La couleur rouge remonte aux origines de la créativité humaine. Il y a plus de 45 000 ans, des humains ont peint un phacochère à l’aide de pigments ocre sur une paroi rocheuse de la grotte indonésienne de Leang-Tedongnge, créant ainsi la plus ancienne peinture rupestre connue. Le rouge ne marque cependant pas seulement les débuts de l’art pictural, mais aussi ceux de la teinture textile. La plus ancienne découverte d’un textile teint nous ramène au néolithique, plus précisément à l’une des premières grandes colonies de l’histoire : Çatalhöyük.

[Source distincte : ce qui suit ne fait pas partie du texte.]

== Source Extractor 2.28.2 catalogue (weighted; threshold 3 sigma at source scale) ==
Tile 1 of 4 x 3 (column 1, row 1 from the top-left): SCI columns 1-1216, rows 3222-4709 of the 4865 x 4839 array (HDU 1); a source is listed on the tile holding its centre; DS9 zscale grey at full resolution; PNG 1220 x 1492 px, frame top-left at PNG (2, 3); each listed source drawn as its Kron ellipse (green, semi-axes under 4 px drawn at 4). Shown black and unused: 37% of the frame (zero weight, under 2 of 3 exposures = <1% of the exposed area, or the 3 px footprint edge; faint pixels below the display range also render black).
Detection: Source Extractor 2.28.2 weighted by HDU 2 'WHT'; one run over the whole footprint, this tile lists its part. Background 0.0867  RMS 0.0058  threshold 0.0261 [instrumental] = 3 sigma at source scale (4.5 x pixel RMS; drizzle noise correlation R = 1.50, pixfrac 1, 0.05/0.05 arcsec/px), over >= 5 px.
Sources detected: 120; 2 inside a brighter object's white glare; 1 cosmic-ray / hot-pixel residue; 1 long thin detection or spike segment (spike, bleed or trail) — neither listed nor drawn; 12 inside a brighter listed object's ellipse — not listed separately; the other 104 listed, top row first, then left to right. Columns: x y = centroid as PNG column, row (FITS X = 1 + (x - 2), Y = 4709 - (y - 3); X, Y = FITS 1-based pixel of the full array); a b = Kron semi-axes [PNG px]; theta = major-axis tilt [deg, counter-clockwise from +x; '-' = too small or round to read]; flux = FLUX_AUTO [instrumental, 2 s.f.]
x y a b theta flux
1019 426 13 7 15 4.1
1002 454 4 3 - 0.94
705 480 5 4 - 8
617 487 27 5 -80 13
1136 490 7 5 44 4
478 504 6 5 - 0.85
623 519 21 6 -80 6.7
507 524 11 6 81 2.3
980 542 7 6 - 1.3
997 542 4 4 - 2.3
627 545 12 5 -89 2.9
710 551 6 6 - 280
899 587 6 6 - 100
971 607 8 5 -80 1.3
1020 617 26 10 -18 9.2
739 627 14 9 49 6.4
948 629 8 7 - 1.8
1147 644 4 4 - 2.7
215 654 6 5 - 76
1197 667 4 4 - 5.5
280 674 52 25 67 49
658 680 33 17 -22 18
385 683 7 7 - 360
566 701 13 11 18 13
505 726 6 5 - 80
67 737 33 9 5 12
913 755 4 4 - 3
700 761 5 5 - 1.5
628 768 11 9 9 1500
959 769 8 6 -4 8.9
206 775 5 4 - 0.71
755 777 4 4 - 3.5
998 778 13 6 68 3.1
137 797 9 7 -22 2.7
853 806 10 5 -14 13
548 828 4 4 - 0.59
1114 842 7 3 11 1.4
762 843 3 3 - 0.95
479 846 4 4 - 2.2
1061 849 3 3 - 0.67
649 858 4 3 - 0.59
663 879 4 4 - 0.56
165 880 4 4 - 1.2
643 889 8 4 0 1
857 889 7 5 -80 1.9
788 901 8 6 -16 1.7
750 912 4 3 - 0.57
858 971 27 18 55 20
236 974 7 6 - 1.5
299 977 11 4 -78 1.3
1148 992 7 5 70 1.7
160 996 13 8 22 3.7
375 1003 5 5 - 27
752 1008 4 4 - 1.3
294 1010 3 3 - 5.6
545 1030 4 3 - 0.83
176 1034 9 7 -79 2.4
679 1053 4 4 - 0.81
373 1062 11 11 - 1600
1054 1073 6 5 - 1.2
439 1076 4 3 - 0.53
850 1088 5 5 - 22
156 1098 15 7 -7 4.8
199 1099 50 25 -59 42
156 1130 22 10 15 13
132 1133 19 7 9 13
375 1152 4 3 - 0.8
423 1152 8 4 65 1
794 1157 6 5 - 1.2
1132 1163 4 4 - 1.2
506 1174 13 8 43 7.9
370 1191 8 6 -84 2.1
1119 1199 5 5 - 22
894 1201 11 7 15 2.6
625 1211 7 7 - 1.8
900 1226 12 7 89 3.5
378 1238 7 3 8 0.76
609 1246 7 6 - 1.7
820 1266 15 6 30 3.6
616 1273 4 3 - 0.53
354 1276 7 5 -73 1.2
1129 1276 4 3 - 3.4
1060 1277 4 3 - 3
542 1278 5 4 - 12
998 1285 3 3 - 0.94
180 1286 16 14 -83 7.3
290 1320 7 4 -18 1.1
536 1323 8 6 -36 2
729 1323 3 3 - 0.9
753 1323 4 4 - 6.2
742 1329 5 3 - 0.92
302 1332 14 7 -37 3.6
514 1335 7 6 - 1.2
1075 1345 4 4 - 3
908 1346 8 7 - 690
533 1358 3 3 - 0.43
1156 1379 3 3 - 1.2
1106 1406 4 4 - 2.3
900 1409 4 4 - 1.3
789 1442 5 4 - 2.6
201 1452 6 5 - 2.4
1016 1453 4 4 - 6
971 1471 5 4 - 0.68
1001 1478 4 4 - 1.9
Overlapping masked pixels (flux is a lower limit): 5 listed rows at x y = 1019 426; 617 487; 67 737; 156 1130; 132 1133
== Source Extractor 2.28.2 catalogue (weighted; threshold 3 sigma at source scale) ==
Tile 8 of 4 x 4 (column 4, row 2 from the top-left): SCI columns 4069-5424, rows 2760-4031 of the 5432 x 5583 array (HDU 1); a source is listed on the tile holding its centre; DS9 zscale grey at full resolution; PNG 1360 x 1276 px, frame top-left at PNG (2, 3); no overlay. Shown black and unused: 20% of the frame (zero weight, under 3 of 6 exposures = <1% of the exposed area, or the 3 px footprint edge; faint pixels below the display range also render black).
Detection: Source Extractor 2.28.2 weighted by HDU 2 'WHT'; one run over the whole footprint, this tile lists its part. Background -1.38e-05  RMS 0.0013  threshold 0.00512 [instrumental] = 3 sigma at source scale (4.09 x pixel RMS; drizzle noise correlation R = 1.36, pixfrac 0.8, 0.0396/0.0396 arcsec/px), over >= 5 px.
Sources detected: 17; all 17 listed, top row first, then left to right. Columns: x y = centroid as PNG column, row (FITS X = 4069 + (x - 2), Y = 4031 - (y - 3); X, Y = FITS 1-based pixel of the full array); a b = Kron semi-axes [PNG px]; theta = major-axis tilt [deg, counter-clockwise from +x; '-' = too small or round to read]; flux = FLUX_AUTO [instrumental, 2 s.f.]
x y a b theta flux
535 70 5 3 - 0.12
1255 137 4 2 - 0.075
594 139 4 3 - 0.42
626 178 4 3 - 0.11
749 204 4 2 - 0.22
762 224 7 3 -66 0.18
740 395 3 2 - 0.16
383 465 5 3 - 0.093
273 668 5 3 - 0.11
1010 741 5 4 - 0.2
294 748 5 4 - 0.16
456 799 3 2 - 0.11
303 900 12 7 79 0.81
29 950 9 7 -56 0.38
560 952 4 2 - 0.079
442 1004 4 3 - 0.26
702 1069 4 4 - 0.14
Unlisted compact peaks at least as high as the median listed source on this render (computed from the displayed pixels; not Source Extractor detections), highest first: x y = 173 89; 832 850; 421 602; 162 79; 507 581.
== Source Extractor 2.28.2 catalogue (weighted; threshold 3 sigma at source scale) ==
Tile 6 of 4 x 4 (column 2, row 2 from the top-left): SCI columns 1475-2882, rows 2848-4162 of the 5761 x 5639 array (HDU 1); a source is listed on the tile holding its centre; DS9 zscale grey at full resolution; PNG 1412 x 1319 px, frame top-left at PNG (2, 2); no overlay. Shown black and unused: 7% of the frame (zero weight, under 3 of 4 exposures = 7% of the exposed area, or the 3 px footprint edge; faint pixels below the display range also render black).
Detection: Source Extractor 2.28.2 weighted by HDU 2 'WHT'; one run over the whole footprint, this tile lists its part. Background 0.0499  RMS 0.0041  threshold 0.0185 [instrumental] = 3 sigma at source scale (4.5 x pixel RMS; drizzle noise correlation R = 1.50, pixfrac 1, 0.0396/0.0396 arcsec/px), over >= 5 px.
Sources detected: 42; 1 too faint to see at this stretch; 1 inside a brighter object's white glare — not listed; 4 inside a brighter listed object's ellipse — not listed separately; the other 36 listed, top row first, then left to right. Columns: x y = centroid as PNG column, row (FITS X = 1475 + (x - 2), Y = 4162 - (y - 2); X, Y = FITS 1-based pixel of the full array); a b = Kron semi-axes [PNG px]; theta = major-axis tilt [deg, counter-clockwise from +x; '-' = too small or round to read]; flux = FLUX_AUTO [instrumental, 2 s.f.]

C’est dans l’actuelle Turquie que des restes de textiles portant des traces de pigments rouges ont été mis au jour. Ils prouvent que l’être humain teint des tissus depuis environ 8000 ans.
Le colorant le plus cher du monde
« Dans le temps, l’homme obtenait des pigments rouges à partir de minéraux, de plantes comme la garance et même d’animaux », explique Andrea Krieg, la professeure qui enseigne entre autres le module « Fashion History » à l’École suisse du textile STF et qui dirige le cursus Fashion Stylist. La cochenille, par exemple, était déjà utilisée sur le continent américain avant l’an zéro comme colorant pour obtenir un rouge vif. Au XVIe siècle, les Espagnols ont introduit l’insecte en Europe. Aujourd’hui encore, le colorant carmin qui en est issu est fréquemment utilisé. Toutefois, principalement dans l’industrie alimentaire et cosmétique, comme l’explique l’enseignante : « Dans le secteur textile, on utilise surtout des pigments synthétiques. »
Grâce à l’invention de colorants synthétiques pendant l’industrialisation au milieu du XIXe siècle, l’accès aux textiles colorés est devenu possible pour un plus grand nombre de personnes. Auparavant, les vêtements rouges étaient réservés aux riches. Soit dit en passant, le colorant le plus cher au monde est toujours un rouge : le pourpre de Tyr, un rouge-violet intense, est obtenu à partir de gastéropodes appelés murex et coûte plusieurs milliers de francs par gramme. Dans la Rome antique, seul l’empereur avait le droit de porter la précieuse couleur. Les prêtres, les sénateurs et les chevaliers romains, avaient le privilège de pouvoir attacher une bande de pourpre à leur toge. « C’est à cette époque que s’est consolidée l’idée d’utiliser la couleur rouge comme indicateur d’un rang et d’un statut élevés dans la société », explique Andrea Krieg.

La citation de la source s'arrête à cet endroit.